Valve and Vivendi Settle Legal Dispute

Valve and Vivendi Settle Legal Dispute Valve and Vivendi Settle Legal Dispute

Valve and Vivendi have jointly announced the settlement of a pending federal court lawsuit filed by Valve in August 2002. Without quoting much of the legal jargon used, the settlement provides for a complete severing of the publisher/developer link which had existed between these two companies, effective August 31, 2005. At that date, Vivendi will cease to distribute Valve's games, including Half-Life, Half-Life 2, Counter-Strike, Counter-Strike: Condition Zero and Counter-Strike: Source.

Additionally, VU Games has notified distributors and cyber cafes that were licensed by VU Games that only Valve is authorized to distribute Valve games to cyber cafés and grant cyber café licenses. Cyber café operators that were licensed by VU Games have also been notified that any license agreement from Sierra Entertainment, Vivendi Universal Games or any of their affiliates or distributors that may have granted rights to use Valve games in cyber cafés, whether written or oral, is terminated.

With this settlement, Valve has probably become the first game developer to function completely independent of a publisher. From late August the only way to obtain a Valve game will be through Steam and although most Half-Life 2 owners will have some (completely justified) complaint regarding the service, I am sure most will agree that this is a significant moment in the history of gaming.

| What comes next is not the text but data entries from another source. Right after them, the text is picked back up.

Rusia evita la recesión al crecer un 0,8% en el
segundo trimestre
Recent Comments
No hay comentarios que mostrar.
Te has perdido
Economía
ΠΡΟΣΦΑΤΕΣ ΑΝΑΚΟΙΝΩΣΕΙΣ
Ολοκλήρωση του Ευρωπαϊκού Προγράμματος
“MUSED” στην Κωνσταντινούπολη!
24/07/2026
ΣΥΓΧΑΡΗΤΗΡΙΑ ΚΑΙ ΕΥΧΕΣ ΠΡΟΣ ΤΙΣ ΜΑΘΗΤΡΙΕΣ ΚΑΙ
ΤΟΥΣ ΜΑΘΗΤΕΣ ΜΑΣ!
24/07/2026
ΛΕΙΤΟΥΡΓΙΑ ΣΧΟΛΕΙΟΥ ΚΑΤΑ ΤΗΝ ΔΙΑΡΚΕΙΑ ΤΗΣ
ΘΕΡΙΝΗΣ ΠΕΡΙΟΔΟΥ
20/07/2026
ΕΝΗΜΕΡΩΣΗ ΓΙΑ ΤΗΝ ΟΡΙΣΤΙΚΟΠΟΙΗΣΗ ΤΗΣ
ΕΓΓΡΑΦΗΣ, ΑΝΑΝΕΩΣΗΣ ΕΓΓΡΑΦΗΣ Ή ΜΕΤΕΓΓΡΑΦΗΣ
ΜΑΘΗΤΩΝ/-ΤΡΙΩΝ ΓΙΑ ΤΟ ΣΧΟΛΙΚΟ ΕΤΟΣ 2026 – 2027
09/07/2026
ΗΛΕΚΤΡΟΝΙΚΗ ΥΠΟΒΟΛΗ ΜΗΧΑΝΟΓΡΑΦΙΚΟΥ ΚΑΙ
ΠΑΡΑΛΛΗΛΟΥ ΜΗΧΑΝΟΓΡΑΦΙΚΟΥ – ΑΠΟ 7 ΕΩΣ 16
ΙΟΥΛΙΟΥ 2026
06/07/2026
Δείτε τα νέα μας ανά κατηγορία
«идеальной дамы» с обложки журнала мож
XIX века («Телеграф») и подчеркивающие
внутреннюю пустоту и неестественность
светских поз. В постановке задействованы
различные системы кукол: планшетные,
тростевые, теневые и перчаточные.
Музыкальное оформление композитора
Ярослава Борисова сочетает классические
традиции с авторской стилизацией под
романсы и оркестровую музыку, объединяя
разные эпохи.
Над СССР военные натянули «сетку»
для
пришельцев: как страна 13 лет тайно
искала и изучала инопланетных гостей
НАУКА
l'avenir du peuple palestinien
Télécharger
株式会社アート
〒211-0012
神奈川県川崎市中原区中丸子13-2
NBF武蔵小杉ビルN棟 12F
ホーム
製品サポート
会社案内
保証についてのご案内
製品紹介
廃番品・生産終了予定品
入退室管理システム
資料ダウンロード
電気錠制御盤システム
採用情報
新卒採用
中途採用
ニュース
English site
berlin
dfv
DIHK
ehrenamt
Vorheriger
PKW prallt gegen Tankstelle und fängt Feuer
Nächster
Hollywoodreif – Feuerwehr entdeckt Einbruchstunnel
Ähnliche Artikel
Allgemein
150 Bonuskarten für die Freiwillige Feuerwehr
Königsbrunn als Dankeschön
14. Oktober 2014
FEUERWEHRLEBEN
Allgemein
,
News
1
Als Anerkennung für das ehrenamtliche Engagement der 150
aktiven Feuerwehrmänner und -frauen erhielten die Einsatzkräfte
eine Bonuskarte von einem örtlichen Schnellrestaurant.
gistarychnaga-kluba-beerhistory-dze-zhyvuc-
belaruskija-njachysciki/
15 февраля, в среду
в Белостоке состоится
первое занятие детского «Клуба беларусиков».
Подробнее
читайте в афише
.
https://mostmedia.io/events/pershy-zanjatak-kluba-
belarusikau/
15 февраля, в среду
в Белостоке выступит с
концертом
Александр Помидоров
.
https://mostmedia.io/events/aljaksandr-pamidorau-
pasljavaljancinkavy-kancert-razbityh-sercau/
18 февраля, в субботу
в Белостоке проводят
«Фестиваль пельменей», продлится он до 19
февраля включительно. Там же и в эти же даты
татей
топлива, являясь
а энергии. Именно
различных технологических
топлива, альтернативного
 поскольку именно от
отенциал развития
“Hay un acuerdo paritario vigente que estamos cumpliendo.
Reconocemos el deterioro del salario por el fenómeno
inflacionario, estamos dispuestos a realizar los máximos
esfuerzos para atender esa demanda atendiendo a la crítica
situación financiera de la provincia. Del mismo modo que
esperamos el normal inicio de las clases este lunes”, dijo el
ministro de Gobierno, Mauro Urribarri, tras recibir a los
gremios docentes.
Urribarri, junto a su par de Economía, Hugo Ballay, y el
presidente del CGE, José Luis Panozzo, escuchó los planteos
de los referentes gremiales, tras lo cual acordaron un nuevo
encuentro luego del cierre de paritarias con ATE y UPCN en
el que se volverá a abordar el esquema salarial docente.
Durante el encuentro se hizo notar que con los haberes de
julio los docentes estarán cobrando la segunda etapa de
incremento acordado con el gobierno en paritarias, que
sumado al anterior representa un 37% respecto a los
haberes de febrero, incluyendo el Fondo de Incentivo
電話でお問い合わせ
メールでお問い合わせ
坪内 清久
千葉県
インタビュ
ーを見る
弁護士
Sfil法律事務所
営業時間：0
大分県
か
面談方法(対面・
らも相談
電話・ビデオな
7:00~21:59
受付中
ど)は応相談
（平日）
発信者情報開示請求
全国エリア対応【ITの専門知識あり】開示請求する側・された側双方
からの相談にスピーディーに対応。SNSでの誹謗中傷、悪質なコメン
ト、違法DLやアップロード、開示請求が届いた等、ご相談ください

Valve has read the market and decided that since services such as XBox Live, the soon to be available Phantom and Turner's new gaming delivery system are perfectly capable of delivering video game content, it would have to do the same. Steam may not be perfect but the experience Valve gained from the Half-Life 2 launch will serve it well in the coming years.

What we all agree on is that if the middle-man is to be eliminated and if we are to experience a revolution in the gaming industry we will no longer be able to accept the same pricing. Starting with Valve's games for example, we have to see drops since we are sure that the staff and resources of VU Games must have added to the price and that now Valve can begin selling their excellent product for a much more, consumer-friendly price.

If this settlement between Valve and Vivendi is to bring about a revolution it had better be one that gets rid of excess baggage and ends up making the final product much more widely accessible.